Поклонившись Матильде, Карл отправился к себе, закрылся в кабинете. И, несмотря на многочисленные дела фирмы, два дня не показывался ни в магазине, ни в мастерских. Только стопка эскизов, лежавших перед ним на столе, все росла и росла…
… – Недавно родила сына, а уже танцует. Между нами говоря, стало известно из вернейших источников, что дитя-то у Кшесинской вовсе не от Сергея Михайловича. От великого князя Андрея, между прочим. Но все одно, Сергей Михайлович от Матильды не отказался, а принял чужого сына, как родного. Вот такая невероятнейшая история приключилась!
Услышав имя Кшесинской, Карл очнулся от своих мыслей и удивленно посмотрел на князя Голицына, беседующего с приказчиком.
– Долго вас не было, ваше сиятельство, – поприветствовал покупателя Фаберже. И не удержался от тонкого замечания: – А вы все такой же, не меняетесь.
– Я-то что! – князь махнул рукой в сторону витрины. – Главное, что изделия фирмы вашей не меняются, всегда чудо как хороши.
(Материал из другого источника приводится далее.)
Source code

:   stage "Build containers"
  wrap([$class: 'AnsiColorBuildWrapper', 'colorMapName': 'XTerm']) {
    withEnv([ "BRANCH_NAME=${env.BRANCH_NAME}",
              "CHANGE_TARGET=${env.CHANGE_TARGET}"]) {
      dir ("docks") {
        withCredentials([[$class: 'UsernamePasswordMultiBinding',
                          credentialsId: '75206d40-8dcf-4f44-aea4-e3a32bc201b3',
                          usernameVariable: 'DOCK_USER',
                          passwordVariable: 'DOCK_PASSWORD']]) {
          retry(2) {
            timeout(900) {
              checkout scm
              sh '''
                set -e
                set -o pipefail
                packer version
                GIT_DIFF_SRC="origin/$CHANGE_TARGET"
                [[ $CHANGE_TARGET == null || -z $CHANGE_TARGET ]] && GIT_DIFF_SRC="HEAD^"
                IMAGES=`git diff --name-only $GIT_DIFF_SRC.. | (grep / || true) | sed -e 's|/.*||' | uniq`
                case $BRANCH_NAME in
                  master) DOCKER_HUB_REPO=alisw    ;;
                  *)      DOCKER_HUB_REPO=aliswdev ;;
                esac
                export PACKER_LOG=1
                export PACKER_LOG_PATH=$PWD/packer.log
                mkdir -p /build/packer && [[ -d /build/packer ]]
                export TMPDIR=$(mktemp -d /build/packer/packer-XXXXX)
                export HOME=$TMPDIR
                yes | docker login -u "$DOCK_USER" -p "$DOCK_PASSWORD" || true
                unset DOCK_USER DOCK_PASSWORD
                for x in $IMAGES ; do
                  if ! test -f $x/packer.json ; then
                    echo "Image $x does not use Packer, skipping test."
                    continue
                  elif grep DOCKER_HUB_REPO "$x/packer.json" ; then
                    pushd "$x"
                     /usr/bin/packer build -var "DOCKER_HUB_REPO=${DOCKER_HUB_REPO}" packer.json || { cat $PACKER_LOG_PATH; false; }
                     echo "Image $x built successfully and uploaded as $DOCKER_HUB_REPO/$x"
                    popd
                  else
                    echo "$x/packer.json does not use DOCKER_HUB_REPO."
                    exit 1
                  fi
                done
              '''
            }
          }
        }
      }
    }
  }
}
Глаза разбегаются, не знаю, что и выбрать!
– Я вам помогу, – Карл достал футляр с изящной мужской печаткой.
Он показывал князю украшения, а сам все думал.
Матильда и ребенок.
Матильда и Сергей Михайлович.
Матильда и Андрей.
Матильда – ребенок – Сергей Михайлович – Андрей.
Цепочка эта все никак не хотела соединяться. И казалась какой-то очень уж простой, как грубое якорное плетение.
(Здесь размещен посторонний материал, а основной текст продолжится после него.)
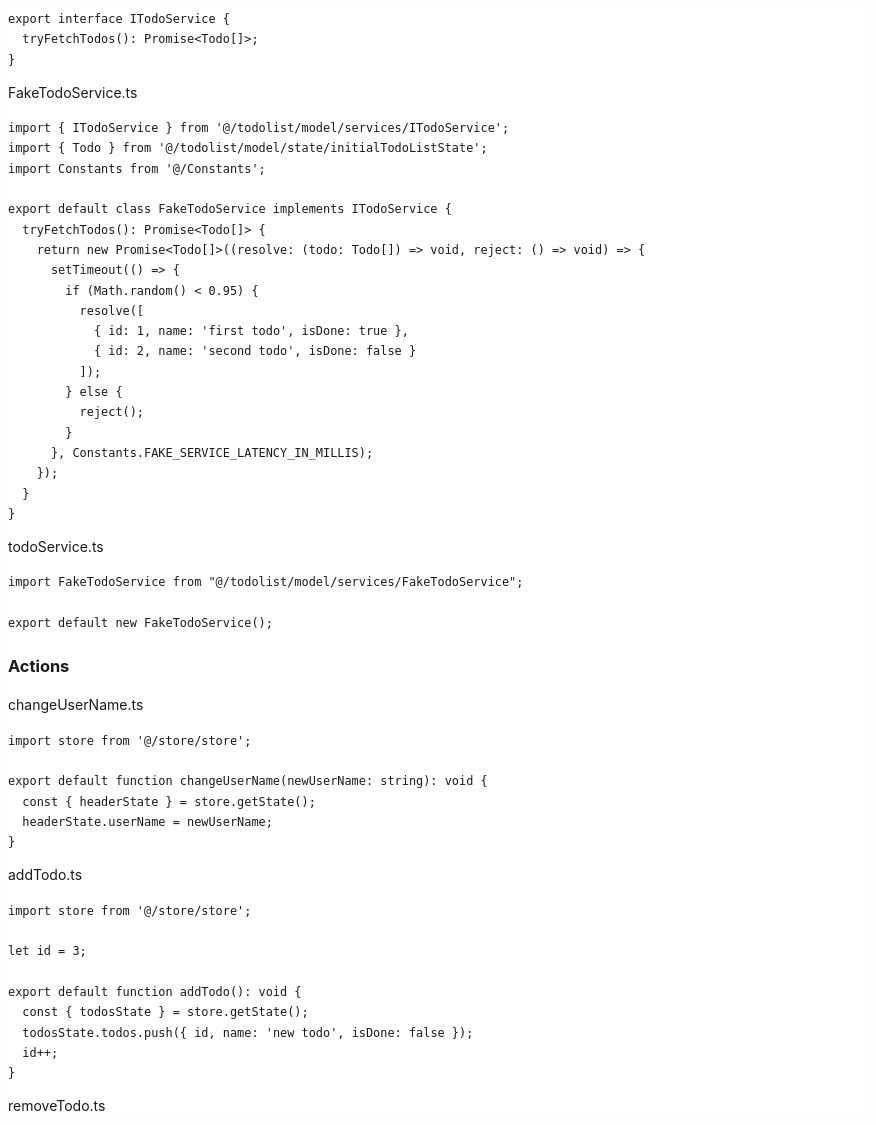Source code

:     export interface ITodoService {
      tryFetchTodos(): Promise<Todo[]>;
    }

FakeTodoService.ts

    import { ITodoService } from '@/todolist/model/services/ITodoService';
    import { Todo } from '@/todolist/model/state/initialTodoListState';
    import Constants from '@/Constants';
    
    export default class FakeTodoService implements ITodoService {
      tryFetchTodos(): Promise<Todo[]> {
        return new Promise<Todo[]>((resolve: (todo: Todo[]) => void, reject: () => void) => {
          setTimeout(() => {
            if (Math.random() < 0.95) {
              resolve([
                { id: 1, name: 'first todo', isDone: true },
                { id: 2, name: 'second todo', isDone: false }
              ]);
            } else {
              reject();
            }
          }, Constants.FAKE_SERVICE_LATENCY_IN_MILLIS);
        });
      }
    }

todoService.ts

    import FakeTodoService from "@/todolist/model/services/FakeTodoService";

    export default new FakeTodoService();

### Actions

changeUserName.ts

    import store from '@/store/store';
    
    export default function changeUserName(newUserName: string): void {
      const { headerState } = store.getState();
      headerState.userName = newUserName;
    }

addTodo.ts

    import store from '@/store/store';
    
    let id = 3;
    
    export default function addTodo(): void {
      const { todosState } = store.getState();
      todosState.todos.push({ id, name: 'new todo', isDone: false });
      id++;
    }

removeTodo.ts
– А что, князь, как вы думаете, счастлива ли Кшесинская? – вдруг спросил Карл у увлеченного рассматриванием печаток князя.
Тот сразу оживился.
– Отчего ж не счастлива! Уж конечно, счастлива! Молодой любовник, богатый покровитель, дитя! А что еще мне стало известно из достовернейших источников! Вы только послушайте, какой анекдот-с приключился…
Карл слушал про то, как своевольная Матильда решила изменить костюм, была оштрафована директором театра. Однако после вмешательства императора штраф сняли, а директор уволился.
Карл слушал и улыбался…
Это не цепочка.
Сергей Михайлович, Андрей и, коли верить Голицыну, сам император – это все элементы, детали, узоры оправы. Только в оправе раскрывается вся прелесть камня. Лишь Матильда может поступать так, как поступает. Теплота ее черных глаз оживила золото, платину, палладий, родий, иридий. Все драгоценные металлы стремятся обрамлять удивительную женщину! Прекрасный камень от драгоценной оправы выигрывает.
«Она счастлива, счастлива, счастлива».
От этой мысли Карлу отчего-то стало радостно. По телу, казалось, заскользили нежные теплые ласкающие волны.
Он нетерпеливо посмотрел на часы.
Как медленно идет время до спектакля Матильды!
* * *
– Мать, ну ты даешь! Тебя только за смертью посылать, – заворчал следователь Владимир Седов, когда в кабинете наконец появилась Лика Вронская. – Говори скорее, что выяснила!
Она, нетипично медленно и аккуратно, повесила короткую шубку на спинку стула.
Забралась на подоконник. Закусив губу, принялась болтать ногой, пристально разглядывая носок высокого коричневого сапога. Видимо, безумно увлекательное зрелище.
Хотя нет, желтоватая черепушка с еще не развалившейся челюстью получше будет – взяла, погладила.
А потом вдруг расхохоталась!
– Вронская, – Володя, принюхиваясь, зашмыгал носом, – ты что, пьяная? А чего за руль садишься? Я через окно все видел, подкатила на своем «Форде» и ткнула его мордой в сугроб!
– Я не знаю, как сказать, – давясь от смеха, пробормотала Лика. – Поэтому скажу прямо. Седов, твое официальное обращение ко мне «мать» уже недалеко от истины. А за смертью меня посылать не надо. Разве только в роддом. За жизнью!
– Не понял, – следователь откинулся на спинку стула и хотел заложить руки за голову. Но поганый форменный китель сразу же о себе напомнил, сковывая самые простые движения. – Как меня достала эта форма… Уважаемая писательница, если ты не пьяная, то, может, в образе? Героини какой-нибудь? Ты давай говори, что Захарова сообщила, а книжки потом сочинять будешь. Мать, роддом… Что с тобой происходит?